Il y a certaines choses que les places de marchés ne font toujours pas comme gérer une facture unique. C’est un problème pour le donneur d’ordres. De quoi faire exploser son poste fournisseurs. Imaginons 20 000 fournisseurs dans ces conditions…Avec autant de factures de de fournisseurs mais en aucun cas une facture comportant plusieurs fournisseurs et relevant d’un compte market place au niveau comptable. Une autre difficulté subsiste au niveau logistique. Aucun donneur d’ordres pour optimiser ses réceptions ne veut recevoir plusieurs livraisons par semaine venant de marketplaces. Celles-ci devraient être en mesure de faire de l’éclatement de commandes et des regroupements de livraisons. Ce sont encore des briques manquantes dans la plupart des solutions.

Un autre problème posé par les places de marché, c’est celui de leur responsabilité. Aujourd’hui, elles ont encore intérêt à laisser opérer seuls les donneurs d’ordres auprès de leurs fournisseurs. En cas de défaut sur un produit présentant un risque ou encore de la contrefaçon, la responsabilité de l’opérateur peut être recherchée. Sauf s’il démontre qu’il n’a pas influencé la mise en marché du vendeur en mettant en valeur les produits sur ses pages.

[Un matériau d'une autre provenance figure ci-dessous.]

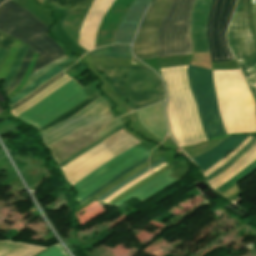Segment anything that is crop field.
Segmentation results:
<instances>
[{
    "label": "crop field",
    "mask_w": 256,
    "mask_h": 256,
    "mask_svg": "<svg viewBox=\"0 0 256 256\" xmlns=\"http://www.w3.org/2000/svg\"><path fill=\"white\" fill-rule=\"evenodd\" d=\"M109 111L108 106L99 98L69 117L60 125L42 134L47 147L86 126L96 118ZM114 119L110 111L96 119L86 127L51 146L52 156L58 164L87 147L97 139L100 128Z\"/></svg>",
    "instance_id": "obj_1"
},
{
    "label": "crop field",
    "mask_w": 256,
    "mask_h": 256,
    "mask_svg": "<svg viewBox=\"0 0 256 256\" xmlns=\"http://www.w3.org/2000/svg\"><path fill=\"white\" fill-rule=\"evenodd\" d=\"M179 68L183 67L164 68L160 69V71L168 90V99L165 108L168 129L172 138L180 145V147H182L203 142L205 140L202 139H206V136L202 129L196 104L189 88L187 68H184L180 69V78L184 93L189 102L194 125L202 141L199 140L196 133L191 119L187 99L182 90L179 78Z\"/></svg>",
    "instance_id": "obj_2"
},
{
    "label": "crop field",
    "mask_w": 256,
    "mask_h": 256,
    "mask_svg": "<svg viewBox=\"0 0 256 256\" xmlns=\"http://www.w3.org/2000/svg\"><path fill=\"white\" fill-rule=\"evenodd\" d=\"M0 31L24 41L39 54L32 73L64 55L61 47L47 35V26L12 0L0 6Z\"/></svg>",
    "instance_id": "obj_3"
},
{
    "label": "crop field",
    "mask_w": 256,
    "mask_h": 256,
    "mask_svg": "<svg viewBox=\"0 0 256 256\" xmlns=\"http://www.w3.org/2000/svg\"><path fill=\"white\" fill-rule=\"evenodd\" d=\"M104 69L120 97L127 96L126 78L129 100L134 110L164 99L165 91L159 77L147 66H117Z\"/></svg>",
    "instance_id": "obj_4"
},
{
    "label": "crop field",
    "mask_w": 256,
    "mask_h": 256,
    "mask_svg": "<svg viewBox=\"0 0 256 256\" xmlns=\"http://www.w3.org/2000/svg\"><path fill=\"white\" fill-rule=\"evenodd\" d=\"M252 0H238L227 40L256 100V36L251 18ZM231 51V52H232Z\"/></svg>",
    "instance_id": "obj_5"
},
{
    "label": "crop field",
    "mask_w": 256,
    "mask_h": 256,
    "mask_svg": "<svg viewBox=\"0 0 256 256\" xmlns=\"http://www.w3.org/2000/svg\"><path fill=\"white\" fill-rule=\"evenodd\" d=\"M193 0H173L158 31V56L192 54L190 12Z\"/></svg>",
    "instance_id": "obj_6"
},
{
    "label": "crop field",
    "mask_w": 256,
    "mask_h": 256,
    "mask_svg": "<svg viewBox=\"0 0 256 256\" xmlns=\"http://www.w3.org/2000/svg\"><path fill=\"white\" fill-rule=\"evenodd\" d=\"M140 143L123 129L62 167L65 178L74 185L116 155Z\"/></svg>",
    "instance_id": "obj_7"
},
{
    "label": "crop field",
    "mask_w": 256,
    "mask_h": 256,
    "mask_svg": "<svg viewBox=\"0 0 256 256\" xmlns=\"http://www.w3.org/2000/svg\"><path fill=\"white\" fill-rule=\"evenodd\" d=\"M188 77L208 139L226 136L217 105L212 70L190 65Z\"/></svg>",
    "instance_id": "obj_8"
},
{
    "label": "crop field",
    "mask_w": 256,
    "mask_h": 256,
    "mask_svg": "<svg viewBox=\"0 0 256 256\" xmlns=\"http://www.w3.org/2000/svg\"><path fill=\"white\" fill-rule=\"evenodd\" d=\"M85 98L82 88L72 80L17 117L39 129Z\"/></svg>",
    "instance_id": "obj_9"
},
{
    "label": "crop field",
    "mask_w": 256,
    "mask_h": 256,
    "mask_svg": "<svg viewBox=\"0 0 256 256\" xmlns=\"http://www.w3.org/2000/svg\"><path fill=\"white\" fill-rule=\"evenodd\" d=\"M235 0H213L208 20L207 40L211 61L234 60L227 46L226 28Z\"/></svg>",
    "instance_id": "obj_10"
},
{
    "label": "crop field",
    "mask_w": 256,
    "mask_h": 256,
    "mask_svg": "<svg viewBox=\"0 0 256 256\" xmlns=\"http://www.w3.org/2000/svg\"><path fill=\"white\" fill-rule=\"evenodd\" d=\"M149 152L148 149L133 147L99 167L74 185L79 193L77 200L80 201L115 175L145 158Z\"/></svg>",
    "instance_id": "obj_11"
},
{
    "label": "crop field",
    "mask_w": 256,
    "mask_h": 256,
    "mask_svg": "<svg viewBox=\"0 0 256 256\" xmlns=\"http://www.w3.org/2000/svg\"><path fill=\"white\" fill-rule=\"evenodd\" d=\"M171 0H154L147 10L133 44V51L138 58L157 56L156 35Z\"/></svg>",
    "instance_id": "obj_12"
},
{
    "label": "crop field",
    "mask_w": 256,
    "mask_h": 256,
    "mask_svg": "<svg viewBox=\"0 0 256 256\" xmlns=\"http://www.w3.org/2000/svg\"><path fill=\"white\" fill-rule=\"evenodd\" d=\"M212 0H196L191 18L194 52H209L206 40V25Z\"/></svg>",
    "instance_id": "obj_13"
},
{
    "label": "crop field",
    "mask_w": 256,
    "mask_h": 256,
    "mask_svg": "<svg viewBox=\"0 0 256 256\" xmlns=\"http://www.w3.org/2000/svg\"><path fill=\"white\" fill-rule=\"evenodd\" d=\"M150 1L135 0L117 31L115 43L131 44L137 24Z\"/></svg>",
    "instance_id": "obj_14"
},
{
    "label": "crop field",
    "mask_w": 256,
    "mask_h": 256,
    "mask_svg": "<svg viewBox=\"0 0 256 256\" xmlns=\"http://www.w3.org/2000/svg\"><path fill=\"white\" fill-rule=\"evenodd\" d=\"M248 137L246 135H235L232 136L220 144H218L212 150L193 158L192 160L202 169L206 171L208 168L213 166L219 160H221L225 155H227L231 150L240 145L243 140Z\"/></svg>",
    "instance_id": "obj_15"
},
{
    "label": "crop field",
    "mask_w": 256,
    "mask_h": 256,
    "mask_svg": "<svg viewBox=\"0 0 256 256\" xmlns=\"http://www.w3.org/2000/svg\"><path fill=\"white\" fill-rule=\"evenodd\" d=\"M164 101L137 112L140 123L160 139H164L166 128L162 105Z\"/></svg>",
    "instance_id": "obj_16"
},
{
    "label": "crop field",
    "mask_w": 256,
    "mask_h": 256,
    "mask_svg": "<svg viewBox=\"0 0 256 256\" xmlns=\"http://www.w3.org/2000/svg\"><path fill=\"white\" fill-rule=\"evenodd\" d=\"M171 173L172 172H170L168 170L167 172L157 176L153 180L149 181L148 183L144 184L137 190H135L132 193H130L129 195H127L125 198H123L122 200L117 202L115 205L118 206V205L122 204L125 200H127L133 196L138 198L141 201L146 199L150 195L156 193L157 191L161 190L162 188L166 187L167 185H169L170 183H172L176 180V179L168 176Z\"/></svg>",
    "instance_id": "obj_17"
},
{
    "label": "crop field",
    "mask_w": 256,
    "mask_h": 256,
    "mask_svg": "<svg viewBox=\"0 0 256 256\" xmlns=\"http://www.w3.org/2000/svg\"><path fill=\"white\" fill-rule=\"evenodd\" d=\"M44 248L0 241V256H34Z\"/></svg>",
    "instance_id": "obj_18"
},
{
    "label": "crop field",
    "mask_w": 256,
    "mask_h": 256,
    "mask_svg": "<svg viewBox=\"0 0 256 256\" xmlns=\"http://www.w3.org/2000/svg\"><path fill=\"white\" fill-rule=\"evenodd\" d=\"M70 80H72V79H70L66 75L61 77L60 79L56 80L52 84L48 85L46 88H44L41 92H39L36 96H34L29 101L25 102L24 104L18 106L15 109L11 110L12 114L15 116L21 114L22 112L26 111L27 109H29L30 107L35 105L37 102L42 100L44 97L49 95L51 92L56 90L58 87H60L61 85L65 84L66 82H68Z\"/></svg>",
    "instance_id": "obj_19"
},
{
    "label": "crop field",
    "mask_w": 256,
    "mask_h": 256,
    "mask_svg": "<svg viewBox=\"0 0 256 256\" xmlns=\"http://www.w3.org/2000/svg\"><path fill=\"white\" fill-rule=\"evenodd\" d=\"M71 60H73V59L70 58L69 60H67V61L63 62L62 64L56 66L55 68L49 70L44 75H42L40 78H38L37 80L32 82L26 89L22 90L20 93H18L17 95L13 96L12 98H10L11 104L12 105L15 104L16 102H18L19 100H21L22 98H24L25 96L30 94L32 91H34L35 89L40 87L46 81L51 79L53 76H55L59 72L63 71L64 69L60 68V67L64 66L65 64H67Z\"/></svg>",
    "instance_id": "obj_20"
},
{
    "label": "crop field",
    "mask_w": 256,
    "mask_h": 256,
    "mask_svg": "<svg viewBox=\"0 0 256 256\" xmlns=\"http://www.w3.org/2000/svg\"><path fill=\"white\" fill-rule=\"evenodd\" d=\"M255 149H256V146L254 148H252L246 155H244L239 161H237L232 167H230L224 173H222L221 175H219L216 178L209 181L210 184L214 186L213 188L215 189V188L219 187L222 183L229 180L231 177H233L235 174H237L240 170H242L244 167H246L249 163H251L253 160H255L256 159V150ZM251 152H253V153L251 155H249ZM245 157H247V158L244 159ZM237 164H239V165L234 170H232ZM229 171H231V172L229 174H227ZM225 174H227V175L225 177H223Z\"/></svg>",
    "instance_id": "obj_21"
},
{
    "label": "crop field",
    "mask_w": 256,
    "mask_h": 256,
    "mask_svg": "<svg viewBox=\"0 0 256 256\" xmlns=\"http://www.w3.org/2000/svg\"><path fill=\"white\" fill-rule=\"evenodd\" d=\"M92 55L115 57V58H131L130 46L112 45L89 52Z\"/></svg>",
    "instance_id": "obj_22"
},
{
    "label": "crop field",
    "mask_w": 256,
    "mask_h": 256,
    "mask_svg": "<svg viewBox=\"0 0 256 256\" xmlns=\"http://www.w3.org/2000/svg\"><path fill=\"white\" fill-rule=\"evenodd\" d=\"M27 48L28 47L24 43H22V45H21V47L19 49V52H18V54L16 56V59H15L13 65H12L8 75H7V78H6V80L4 81V83L1 86V90H2L3 93H5L7 91V89L9 88V86L11 84V82L13 81V79H14V77H15L18 69H19L21 60H22V58H23Z\"/></svg>",
    "instance_id": "obj_23"
},
{
    "label": "crop field",
    "mask_w": 256,
    "mask_h": 256,
    "mask_svg": "<svg viewBox=\"0 0 256 256\" xmlns=\"http://www.w3.org/2000/svg\"><path fill=\"white\" fill-rule=\"evenodd\" d=\"M256 145V138L253 137L246 145L245 147L236 154L233 158H231L228 162H226L224 165H222L220 168H218L216 171H214L212 174H210L207 178V180H211L215 176L219 175L226 169H228L230 166H232L237 160H239L245 153H247L252 147Z\"/></svg>",
    "instance_id": "obj_24"
},
{
    "label": "crop field",
    "mask_w": 256,
    "mask_h": 256,
    "mask_svg": "<svg viewBox=\"0 0 256 256\" xmlns=\"http://www.w3.org/2000/svg\"><path fill=\"white\" fill-rule=\"evenodd\" d=\"M98 93H94L91 96H89L87 99H85L84 101H82L81 103H79L77 106H75L73 109H71L70 111H68L67 113L63 114L62 116H60L59 118H57L56 120H54L53 122H51L50 124L46 125L45 127H43L42 129H40L41 133H44L45 131L49 130L50 128H52L53 126L63 122L65 119H67L69 116H71L72 114H74L75 112H77L78 110H80L81 108H83L84 106H86L87 104H89L90 102H92L93 100H95L98 97Z\"/></svg>",
    "instance_id": "obj_25"
},
{
    "label": "crop field",
    "mask_w": 256,
    "mask_h": 256,
    "mask_svg": "<svg viewBox=\"0 0 256 256\" xmlns=\"http://www.w3.org/2000/svg\"><path fill=\"white\" fill-rule=\"evenodd\" d=\"M21 41L15 39L9 53L7 54V56L5 57L4 61L2 62L1 66H0V80L5 79L14 59L15 56L18 52V49L21 45Z\"/></svg>",
    "instance_id": "obj_26"
},
{
    "label": "crop field",
    "mask_w": 256,
    "mask_h": 256,
    "mask_svg": "<svg viewBox=\"0 0 256 256\" xmlns=\"http://www.w3.org/2000/svg\"><path fill=\"white\" fill-rule=\"evenodd\" d=\"M254 170H256V160L252 162L250 165H248L246 168H244L241 172H239L236 176H234L232 179L227 181L225 184L220 186L219 188L215 189L220 194L229 189L231 186H233L235 183L252 173Z\"/></svg>",
    "instance_id": "obj_27"
},
{
    "label": "crop field",
    "mask_w": 256,
    "mask_h": 256,
    "mask_svg": "<svg viewBox=\"0 0 256 256\" xmlns=\"http://www.w3.org/2000/svg\"><path fill=\"white\" fill-rule=\"evenodd\" d=\"M34 51H32L31 49H28L27 53L25 54L23 60H22V63H21V66H20V69H19V72L16 76V78L14 79L11 87L8 89L7 91V95L12 92L21 82L27 68H28V65L30 63V60L32 58V55H33Z\"/></svg>",
    "instance_id": "obj_28"
},
{
    "label": "crop field",
    "mask_w": 256,
    "mask_h": 256,
    "mask_svg": "<svg viewBox=\"0 0 256 256\" xmlns=\"http://www.w3.org/2000/svg\"><path fill=\"white\" fill-rule=\"evenodd\" d=\"M50 3L59 7H68V10L75 8H89L92 0H49Z\"/></svg>",
    "instance_id": "obj_29"
},
{
    "label": "crop field",
    "mask_w": 256,
    "mask_h": 256,
    "mask_svg": "<svg viewBox=\"0 0 256 256\" xmlns=\"http://www.w3.org/2000/svg\"><path fill=\"white\" fill-rule=\"evenodd\" d=\"M169 168H171V166H166L164 168H162L161 170L155 172L154 174H152L151 176H149L148 178H146L145 180L131 186L130 188H128L127 190H125L123 193H121L119 196H117L115 199L111 200L110 202L107 203V205L111 206L114 203H116L117 201H119L120 199H122L124 196H126L127 194H129L130 192H132L133 190H135L136 188L140 187L141 185H143L144 183L148 182L149 180H151L152 178L156 177L157 175L161 174L162 172L168 170Z\"/></svg>",
    "instance_id": "obj_30"
},
{
    "label": "crop field",
    "mask_w": 256,
    "mask_h": 256,
    "mask_svg": "<svg viewBox=\"0 0 256 256\" xmlns=\"http://www.w3.org/2000/svg\"><path fill=\"white\" fill-rule=\"evenodd\" d=\"M148 166V162L138 166L137 168L133 169L132 171H130L129 173H127L126 175L122 176L121 178H119L118 180H116L115 182L111 183L110 185H108L106 188H104L101 192H99L96 196H94V198H99L100 196H102L103 194H105L107 191H109L111 188H113L115 185H117L118 183L122 182L123 180L127 179L128 177H130L131 175L135 174L136 172L140 171L141 169H143L144 167Z\"/></svg>",
    "instance_id": "obj_31"
},
{
    "label": "crop field",
    "mask_w": 256,
    "mask_h": 256,
    "mask_svg": "<svg viewBox=\"0 0 256 256\" xmlns=\"http://www.w3.org/2000/svg\"><path fill=\"white\" fill-rule=\"evenodd\" d=\"M148 160V157L141 160L140 162L136 163L135 165H133L132 167L128 168L127 170H125L124 172L120 173L119 175H117L116 177H114L113 179H111L110 181H108L107 183H105L104 185H102L101 187H99L98 189H96L95 191H93L91 194H89L87 197H85L80 204L82 205L83 203H85L87 200H89L91 197H93L96 193H98L100 190H102L104 187H106L108 184H110L111 182L115 181L116 179H118L119 177H121L122 175L126 174L127 172H129L130 170H132L133 168L137 167L138 165H140L141 163L145 162Z\"/></svg>",
    "instance_id": "obj_32"
},
{
    "label": "crop field",
    "mask_w": 256,
    "mask_h": 256,
    "mask_svg": "<svg viewBox=\"0 0 256 256\" xmlns=\"http://www.w3.org/2000/svg\"><path fill=\"white\" fill-rule=\"evenodd\" d=\"M69 58L63 56L62 58L44 66L43 68L39 69L37 72H35L33 75L30 76L29 80L27 81L26 85L24 86L27 87L33 80H35L37 77H39L41 74L45 73L46 71H48L49 69L55 67L56 65L62 63L63 61L67 60ZM23 88V89H24Z\"/></svg>",
    "instance_id": "obj_33"
},
{
    "label": "crop field",
    "mask_w": 256,
    "mask_h": 256,
    "mask_svg": "<svg viewBox=\"0 0 256 256\" xmlns=\"http://www.w3.org/2000/svg\"><path fill=\"white\" fill-rule=\"evenodd\" d=\"M251 137H248L234 152L223 158L220 162H218L216 165L211 167L209 170L204 172L205 176L209 175L212 173L214 170H216L218 167H220L222 164H224L226 161H228L231 157H233L237 152H239L242 147L250 140Z\"/></svg>",
    "instance_id": "obj_34"
},
{
    "label": "crop field",
    "mask_w": 256,
    "mask_h": 256,
    "mask_svg": "<svg viewBox=\"0 0 256 256\" xmlns=\"http://www.w3.org/2000/svg\"><path fill=\"white\" fill-rule=\"evenodd\" d=\"M37 55H38V54L34 53L33 58H32V60H31V63H30V65H29V68H28V70H27V73H26V75H25V77H24L22 83H21L12 93H10V94L8 95L9 98L12 97L13 95H15L16 93H18V92L22 89V87L25 85L26 81L28 80V78H29V76H30V74H31V71H32L33 65H34V63H35V60H36Z\"/></svg>",
    "instance_id": "obj_35"
},
{
    "label": "crop field",
    "mask_w": 256,
    "mask_h": 256,
    "mask_svg": "<svg viewBox=\"0 0 256 256\" xmlns=\"http://www.w3.org/2000/svg\"><path fill=\"white\" fill-rule=\"evenodd\" d=\"M150 170L149 166L146 167L145 169L141 170L140 172L136 173L135 175L131 176L130 178H128L127 180L123 181L122 183L118 184L116 187H114L112 190H110L108 193H106L104 196H102L100 199L98 200H103L104 198H106L107 196H109L111 193H113L114 191H116L117 189H119L120 187H122L123 185H125L126 183H128L129 181L133 180L134 178H136L137 176L141 175L142 173L146 172Z\"/></svg>",
    "instance_id": "obj_36"
},
{
    "label": "crop field",
    "mask_w": 256,
    "mask_h": 256,
    "mask_svg": "<svg viewBox=\"0 0 256 256\" xmlns=\"http://www.w3.org/2000/svg\"><path fill=\"white\" fill-rule=\"evenodd\" d=\"M120 125H122V122L120 121V119L119 118L114 119L113 121H111L109 124L105 125L102 128L101 133H100V138Z\"/></svg>",
    "instance_id": "obj_37"
},
{
    "label": "crop field",
    "mask_w": 256,
    "mask_h": 256,
    "mask_svg": "<svg viewBox=\"0 0 256 256\" xmlns=\"http://www.w3.org/2000/svg\"><path fill=\"white\" fill-rule=\"evenodd\" d=\"M38 256H66L58 245H55Z\"/></svg>",
    "instance_id": "obj_38"
},
{
    "label": "crop field",
    "mask_w": 256,
    "mask_h": 256,
    "mask_svg": "<svg viewBox=\"0 0 256 256\" xmlns=\"http://www.w3.org/2000/svg\"><path fill=\"white\" fill-rule=\"evenodd\" d=\"M63 73H60L59 75H57L56 77H54L53 79H51L50 81H48L47 83H45L44 85H42L40 88H38L36 91H34L32 94H30L28 97H26L24 100L18 102L17 104L12 106V109L17 107L18 105L22 104L23 102L29 100L31 97H33L35 94H37L39 91H41L44 87H46L48 84H50L51 82L55 81L56 79L60 78L61 76H63Z\"/></svg>",
    "instance_id": "obj_39"
},
{
    "label": "crop field",
    "mask_w": 256,
    "mask_h": 256,
    "mask_svg": "<svg viewBox=\"0 0 256 256\" xmlns=\"http://www.w3.org/2000/svg\"><path fill=\"white\" fill-rule=\"evenodd\" d=\"M13 38L3 34V33H0V47L1 48H4V49H10L12 43H13Z\"/></svg>",
    "instance_id": "obj_40"
},
{
    "label": "crop field",
    "mask_w": 256,
    "mask_h": 256,
    "mask_svg": "<svg viewBox=\"0 0 256 256\" xmlns=\"http://www.w3.org/2000/svg\"><path fill=\"white\" fill-rule=\"evenodd\" d=\"M100 141L97 140L96 142H94L93 144H91L90 146H88L87 148L83 149L82 151L76 153L75 155H73L72 157L68 158L67 160H65L64 162H62L61 164H59L61 167L64 166L66 163H68L69 161L73 160L74 158L78 157L79 155H81L82 153L86 152L87 150H89L90 148H92L93 146H95L96 144H98Z\"/></svg>",
    "instance_id": "obj_41"
},
{
    "label": "crop field",
    "mask_w": 256,
    "mask_h": 256,
    "mask_svg": "<svg viewBox=\"0 0 256 256\" xmlns=\"http://www.w3.org/2000/svg\"><path fill=\"white\" fill-rule=\"evenodd\" d=\"M8 53V50H4L0 48V64L3 61L4 57L6 56V54Z\"/></svg>",
    "instance_id": "obj_42"
},
{
    "label": "crop field",
    "mask_w": 256,
    "mask_h": 256,
    "mask_svg": "<svg viewBox=\"0 0 256 256\" xmlns=\"http://www.w3.org/2000/svg\"><path fill=\"white\" fill-rule=\"evenodd\" d=\"M124 128L123 125L114 129L113 131H111L110 133H108L106 136H104L103 138H101L102 140L106 139L107 137H109L110 135L114 134L115 132H117L118 130Z\"/></svg>",
    "instance_id": "obj_43"
},
{
    "label": "crop field",
    "mask_w": 256,
    "mask_h": 256,
    "mask_svg": "<svg viewBox=\"0 0 256 256\" xmlns=\"http://www.w3.org/2000/svg\"><path fill=\"white\" fill-rule=\"evenodd\" d=\"M163 161H164V160L161 158V159H159L158 161H156V162L150 164V166H151V168H154V167H156L157 165H159L160 163H162Z\"/></svg>",
    "instance_id": "obj_44"
},
{
    "label": "crop field",
    "mask_w": 256,
    "mask_h": 256,
    "mask_svg": "<svg viewBox=\"0 0 256 256\" xmlns=\"http://www.w3.org/2000/svg\"><path fill=\"white\" fill-rule=\"evenodd\" d=\"M165 165H167V164L164 162V163L160 164L158 167H156L152 170L155 172V171L159 170L160 168L164 167Z\"/></svg>",
    "instance_id": "obj_45"
},
{
    "label": "crop field",
    "mask_w": 256,
    "mask_h": 256,
    "mask_svg": "<svg viewBox=\"0 0 256 256\" xmlns=\"http://www.w3.org/2000/svg\"><path fill=\"white\" fill-rule=\"evenodd\" d=\"M3 1H5V0H0V3H2Z\"/></svg>",
    "instance_id": "obj_46"
},
{
    "label": "crop field",
    "mask_w": 256,
    "mask_h": 256,
    "mask_svg": "<svg viewBox=\"0 0 256 256\" xmlns=\"http://www.w3.org/2000/svg\"><path fill=\"white\" fill-rule=\"evenodd\" d=\"M3 112L2 109L0 108V113Z\"/></svg>",
    "instance_id": "obj_47"
}]
</instances>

Or nombre de places de marchés B2B interviennent sur les descriptions, les images des produits voire imposent des niveaux de prix. Ce ne sont plus de simples prestataires mais de facto des intermédiaires. Il y a un risque de requalification.

Affirmer que les places de marché pourraient l’emporter sur les solutions d’e-procurement serait prendre un sacré raccourci. Je crois beaucoup plus à un mix des deux. Même si Mirakl, Izberg, Wizaplace ou Uppler ont des clients qui proposent de l’e-procurement à partir de leurs solutions. Du côté d’Amazon, le BtoB devient le plus gros levier de croissance devant le BtoC. Leur communication est désormais très orientée vers les acheteurs professionnels adoptant en cela un discours très similaire à celui d’un Manutan, qui s’est construit en contre-modèle Amazon, en mettant en avant un niveau de service, le TCO plutôt que le prix de vente.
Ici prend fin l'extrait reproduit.